SEPTA must make smart choices to restore rider confidence | Editorial
As the transit agency struggles with funding, ridership, and public safety crises, it cannot afford to make inefficient decisions.
On July 7, public transit users were greeted with an unexpected perk. Thanks to a glitch in the SEPTA Key payment system, the region’s trains, trolleys, subways, and buses were free to ride. While users saved a few dollars, that malfunction cost SEPTA hundreds of thousands of dollars in lost revenue. It was yet another unexpected expense courtesy of Conduent, the fare system’s beleaguered technology vendor.
The Key program has already cost $263 million — more than twice its original budget. Between out-of-control overages, unfriendly design choices, and a series of restrictive features, the Key program left many riders wishing the transit agency had never left the analog age.
Tokens may have been old-fashioned, but at least they worked.
Meanwhile, New York’s MTA and other mass transit providers have already moved forward with digital payment systems that are nearly seamless in comparison.
With bids for Key 2.0 coming due, it is critical that SEPTA avoids the mistakes that plagued the original program and adheres strictly to best practices in digital procurement as part of a smarter overall management strategy to restore rider confidence.
» READ MORE: SEPTA needs more money.
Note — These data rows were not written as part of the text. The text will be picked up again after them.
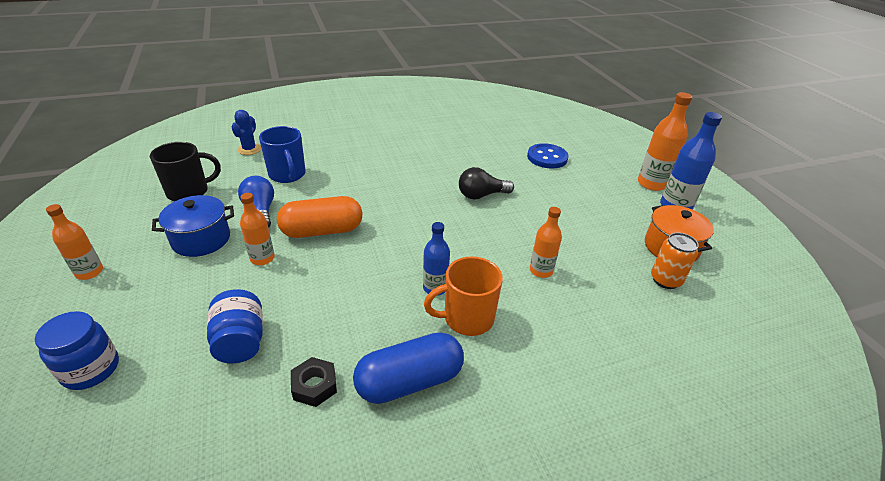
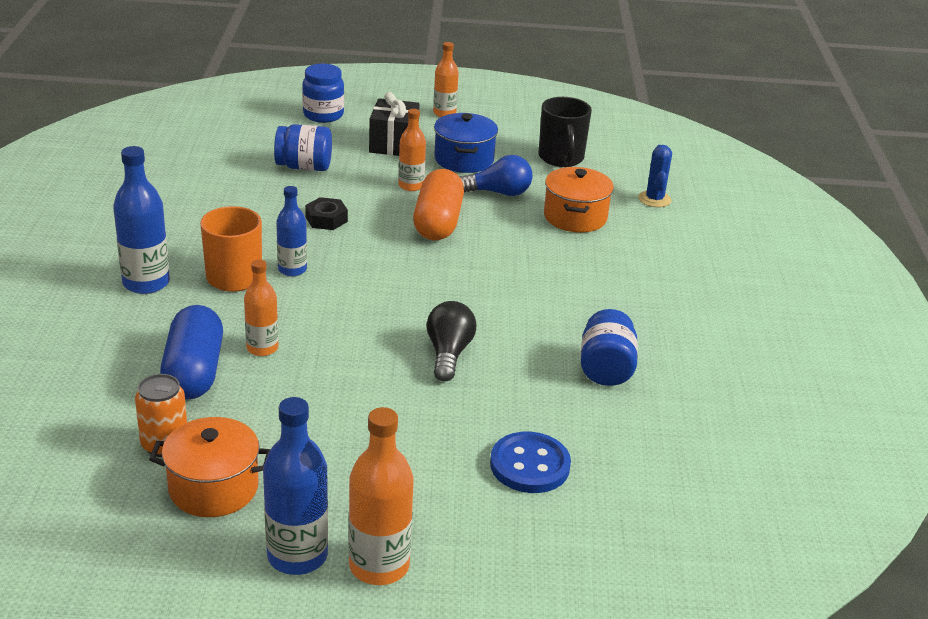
camera: 110 degrees right, 5 degrees down
blue cactus [232,110,261,155] -> blue cactus turned 60 degrees clockwise [638,145,672,207]
blue mug [259,126,306,183] -> orange pot [544,167,614,233]
black nut [291,357,337,407] -> black nut moved to [305,197,348,230]
blue capsule [353,332,464,404] -> blue capsule moved to [160,305,223,400]
none -> blue bottle [113,146,170,294]
none -> black gift [369,92,420,156]
none -> blue jar [581,309,638,386]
It also needs to be smarter with what it has | Editorial
There are some signs that the transit agency has learned from its mistakes. SEPTA Key initially utilized closed-source or proprietary technology, meaning that any updates, patches, or other fixes needed to be done by the initial programmers. This made it easy for Conduent to keep coming back with more bills for the agency since they had the only tech workers familiar with the system.
In this round, SEPTA is focused on securing “open source” technology, which allows for significantly more flexibility. SEPTA’s bid request also insists on privacy protections for rider data, a move recommended by privacy activists like the Electronic Frontier Foundation.
In other ways, however, the proposal continues to fall short.
One problem is the length of the contract, which is 12 years. While that might not seem long in government terms, it is an eternity in the fast-paced tech world. Being stuck with one vendor for more than a decade is overly limiting. Experts said a contract that was no longer than five years would be prudent.
With SEPTA prioritizing open-source technology, it should be possible to mix and match vendors based on their own competencies and rider needs. That is what’s recommended in the federal government’s advice for state and local information technology projects, which says that it is “smarter to break large projects into a handful of small, quasi-independent software projects. … Instead of building a monolith that everybody will lament in a few years, you build a little ecosystem, in which each piece can be upgraded and modified easily, as changing needs will demand.”
Insisting on one large, long contract also restricts the pool of potential bidders. While 56 people attended SEPTA’s bid meeting, it is likely that only industry giants such as Cubic, Accenture, and yes, Conduent would be able to handle the scale and scope of the work. Twelve years tethered to Conduent is an outcome the agency should avoid.
Another area where SEPTA must adhere to best practices is the proposed Conshohocken Parking Garage, which according to current projections would cost the agency roughly $100,000-a-space to build. SEPTA’s smart decision to hold off on the project generated frustration from car dealership owner and Conshohocken Borough Council President Colleen Leonard, who cited the need for the garage due to the borough’s increasing role as a regional employment center.
However, anyone coming to Conshohocken for work via transit would be leaving the station on foot, not utilizing the parking garage. It makes much more sense for the agency to develop the land as housing, which would generate ridership and rental income. Especially when the proposal calls for more parking spots than the station currently has riders. SEPTA’s board should cancel the project, rather than approving a proposed $19 million construction bid.
The agency faces an uncertain fiscal future as federal pandemic money runs out and concerns over crime and disorder on the subway and the El have many longtime riders and employees no longer feeling safe. Not to mention that since last Friday, a series of bus crashes have added to the mounting woes.
SEPTA cannot afford to make inefficient decisions — be it regarding its payment system or suburban parking spaces — during the current funding, ridership, and public safety crises. If the agency’s leadership and board members hope for a return of better days, they must continue to act judiciously.